UC Irvine student Cristi Lopes is writing software for "SkyTran", a virtual high-speed train based in Second Life. The virtual world will actually serve as a useful simulator for the real thing.
"Her software keeps SkyTran's virtual cars from getting into virtual collisions at virtual interchanges of virtual tracks. After the control software is ready in SL, her plan is to transfer it to a real-world version of SkyTran, proposed by the Irvine-based transportation company Unimodal Inc. Sounds unbelievable but it's true. SL is fast becoming the simulation tool for engineering design. Lopes, who is an associate professor of informatics at the Bren School of Information and Computer Sciences at UCI, discovered that the simplified physics of Second Life are close enough to the physics of the real world for Second Life to be used as an inexpensive simulation tool by small- to medium-sized companies.

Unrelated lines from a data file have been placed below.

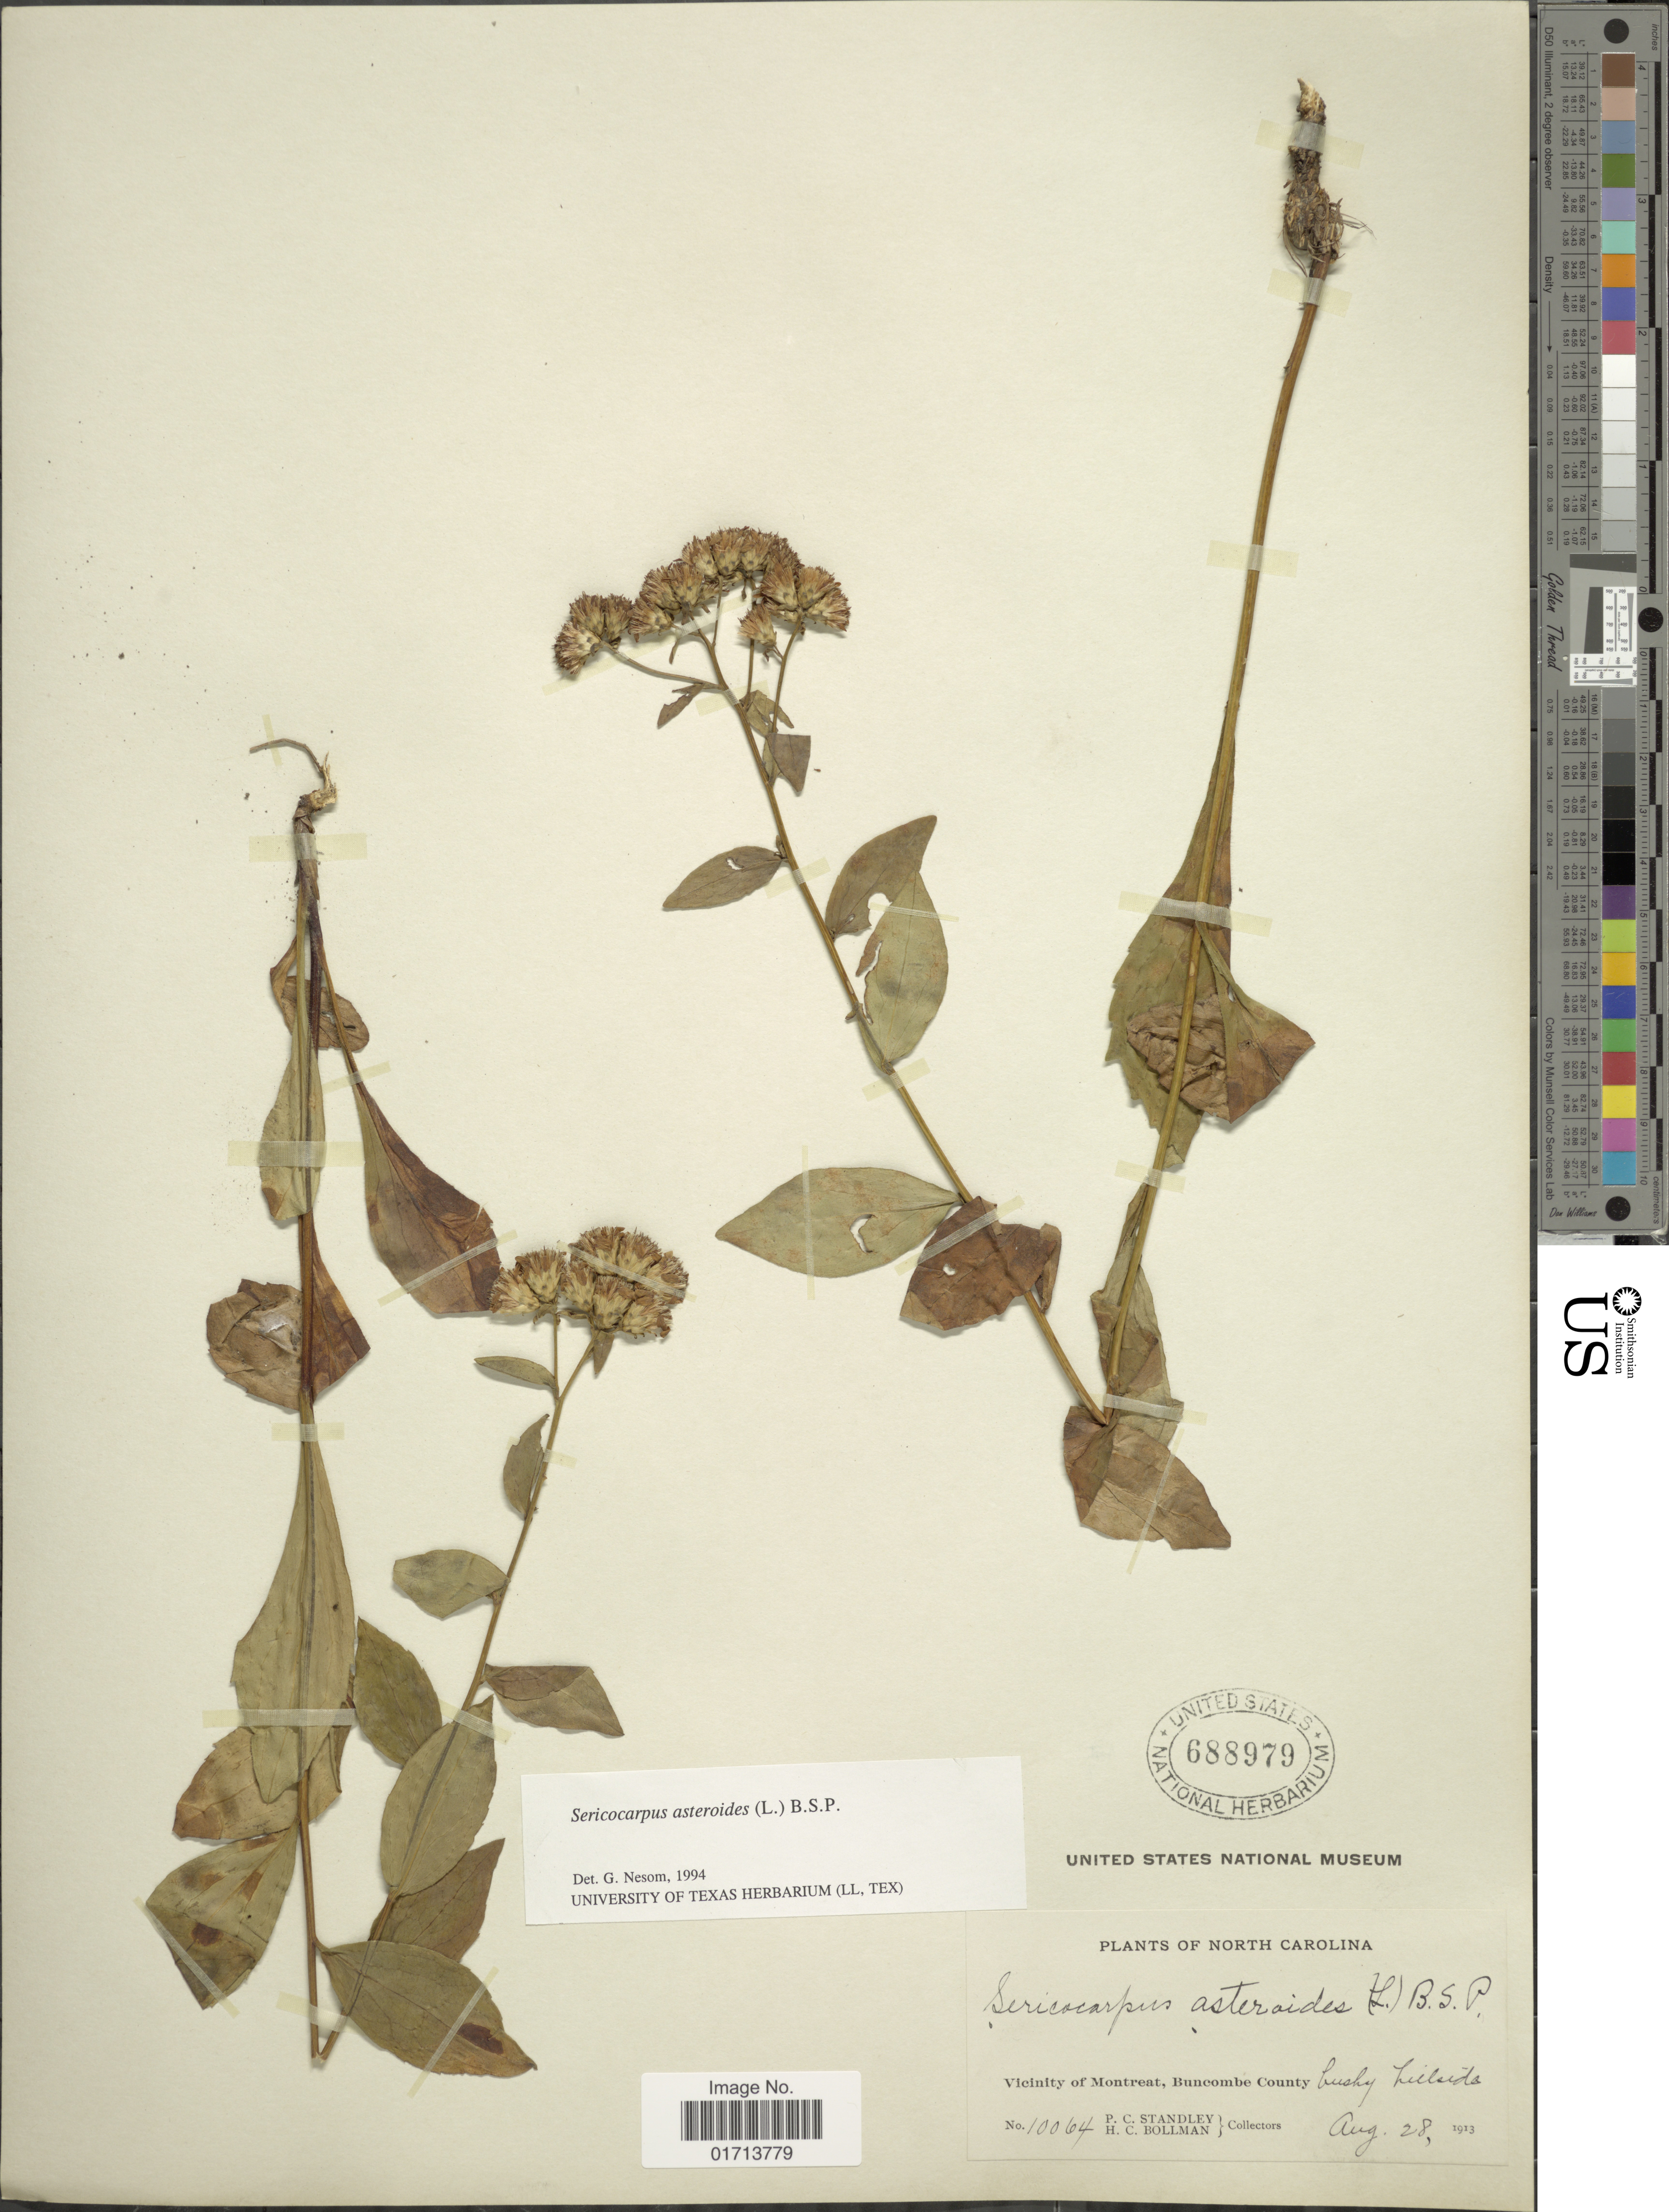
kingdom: Plantae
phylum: Tracheophyta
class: Magnoliopsida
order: Asterales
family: Asteraceae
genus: Sericocarpus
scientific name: Sericocarpus asteroides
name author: (L.) Britton, Stearns & Poggenb.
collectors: P. C. Standley & H. C. Bollman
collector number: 10064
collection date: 1913-08-28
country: United States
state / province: North Carolina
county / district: Buncombe County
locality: Vicinity of Montreat.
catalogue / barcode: US 688979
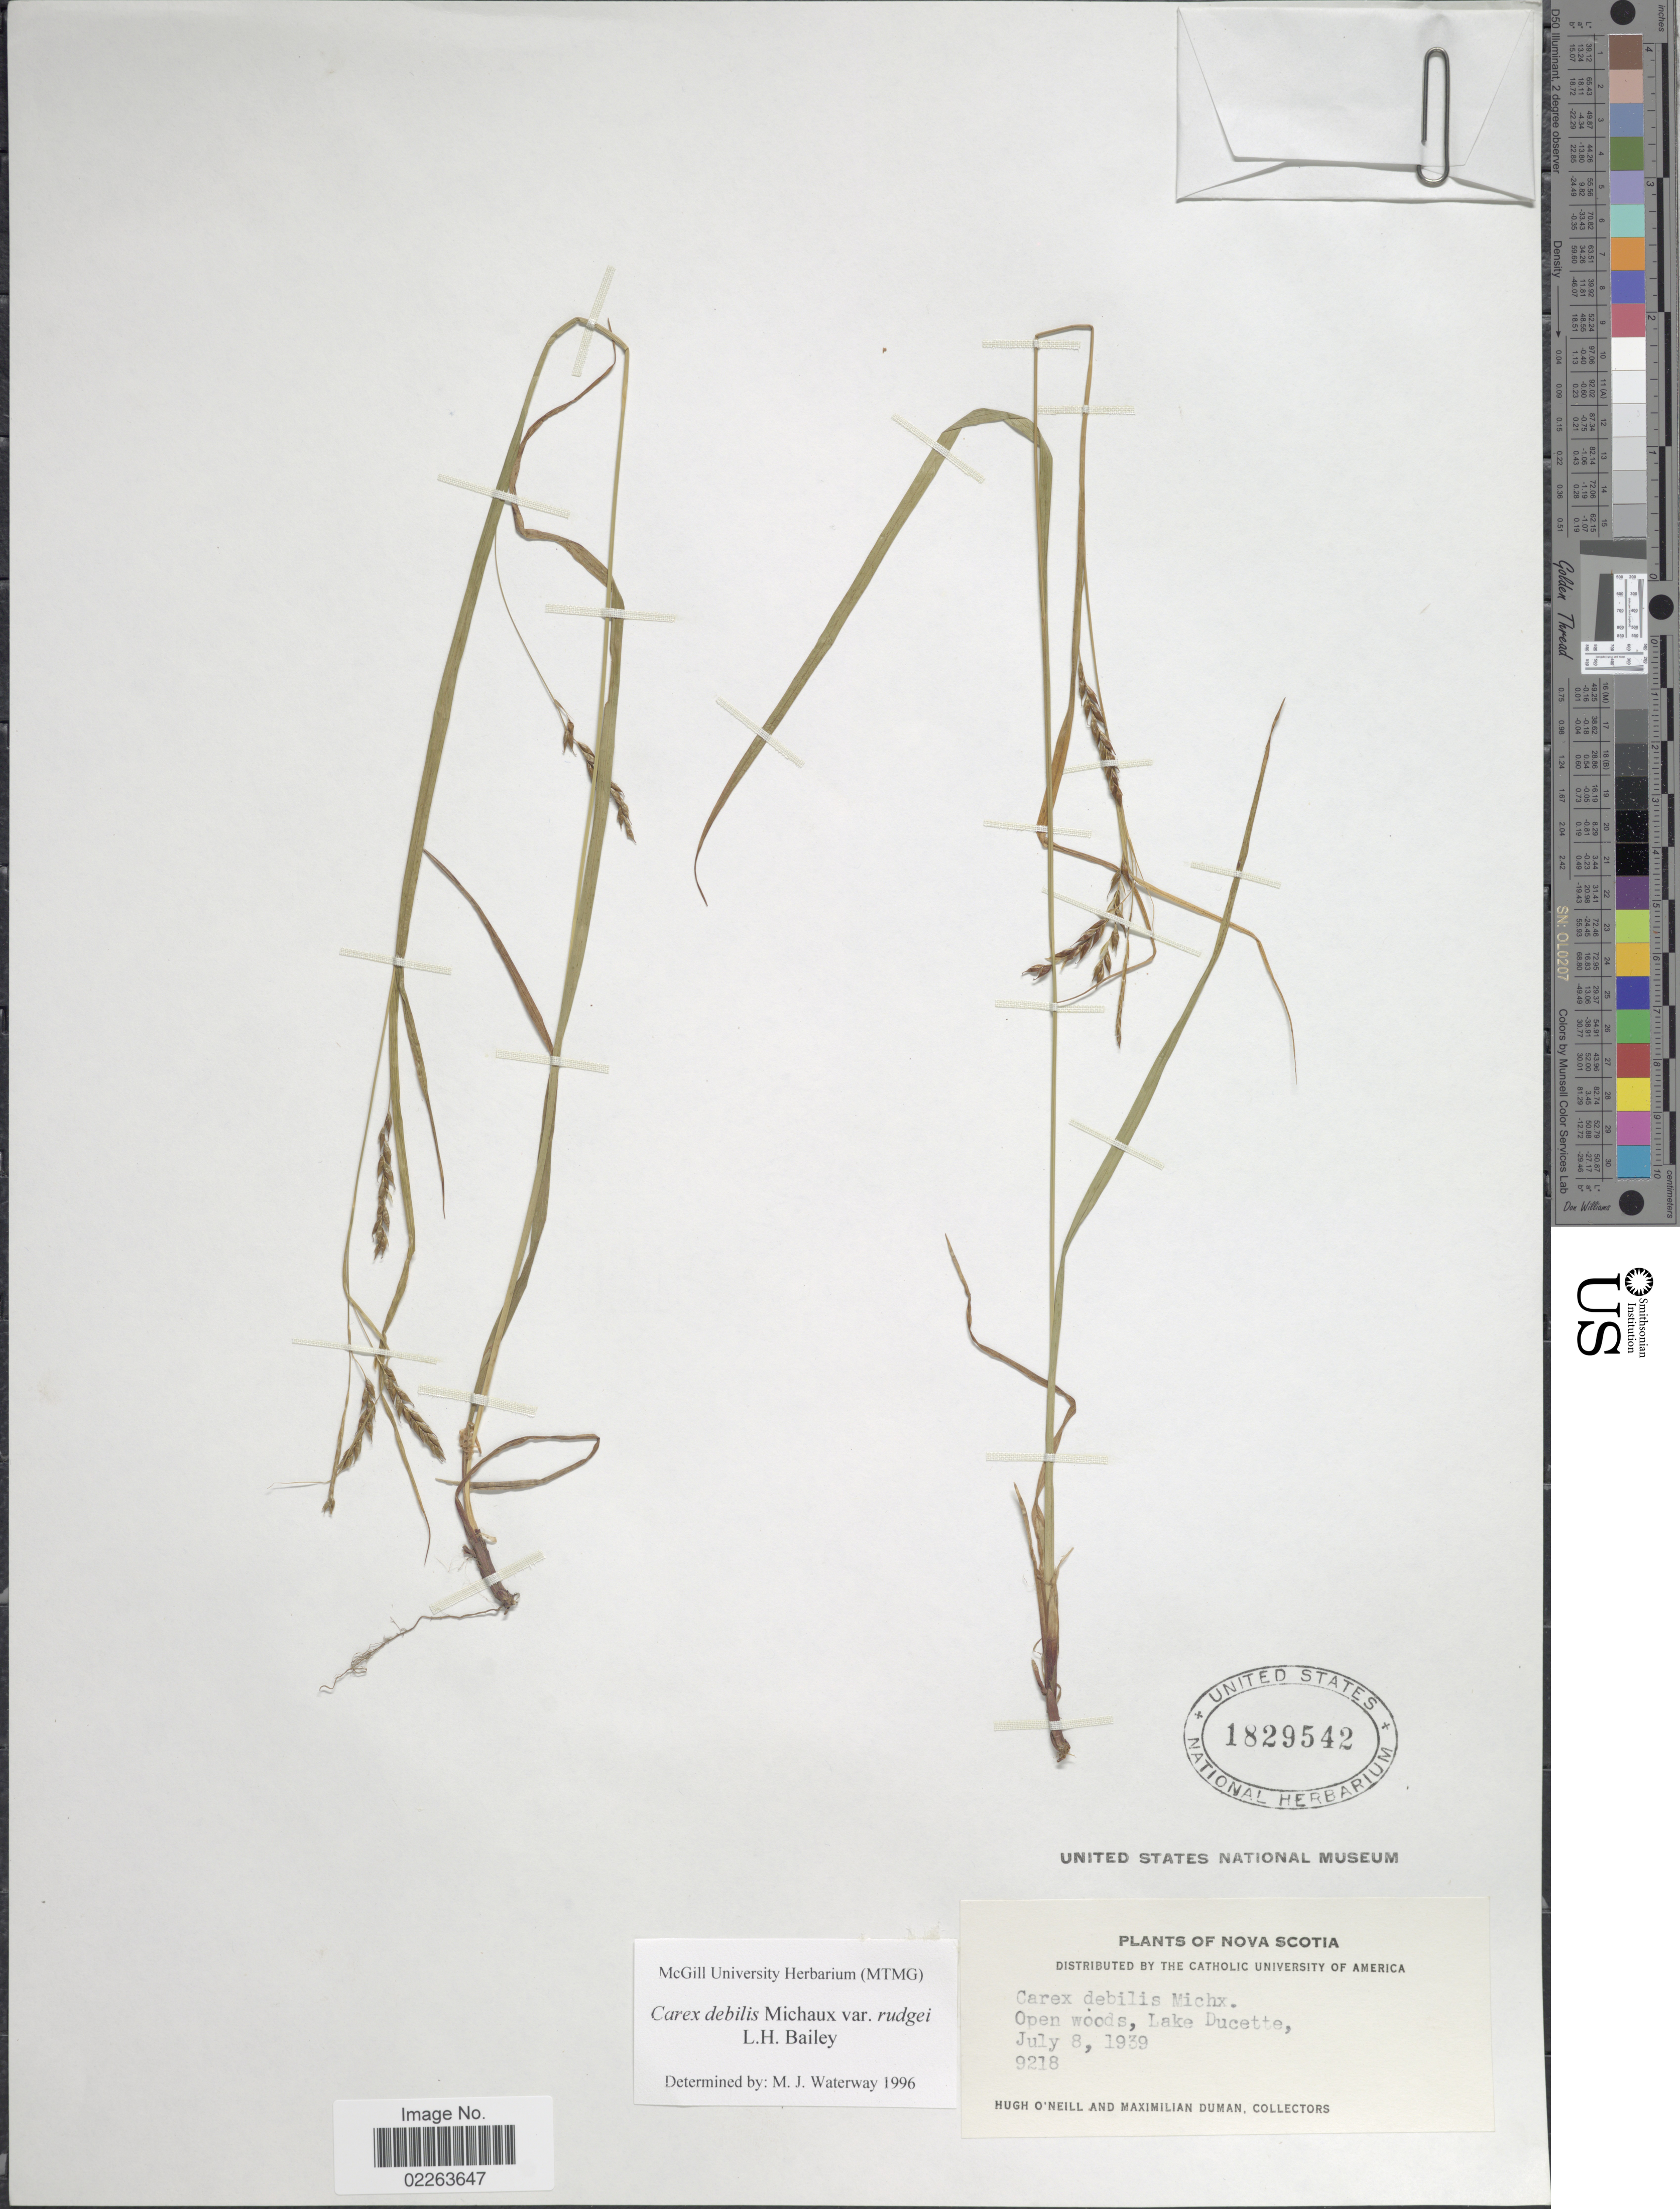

It's a low-cost alternative to the sophisticated simulation programs in use by industrial designers at big-bucks enterprises such as Nasa and the military, as well as Boeing and other aerospace contractors. The virtual version of SkyTran has already been useful in addressing urban-planning issues, such as demonstrating how close the tracks could be to buildings and vegetation without making passengers uncomfortable. Unimodal also concluded that SkyTran's express track shouldn't run directly above the loading platform, because that setup looked as if it would make passengers uneasy. Not only were human-machine interface issues identified early by employing Second Life for engineering design, but also the algorithm used to control the virtual SkyTran cars can be migrated for use to run the real-world SkyTran system. This migration is feasible because Second Life physics mimic physics in the real world."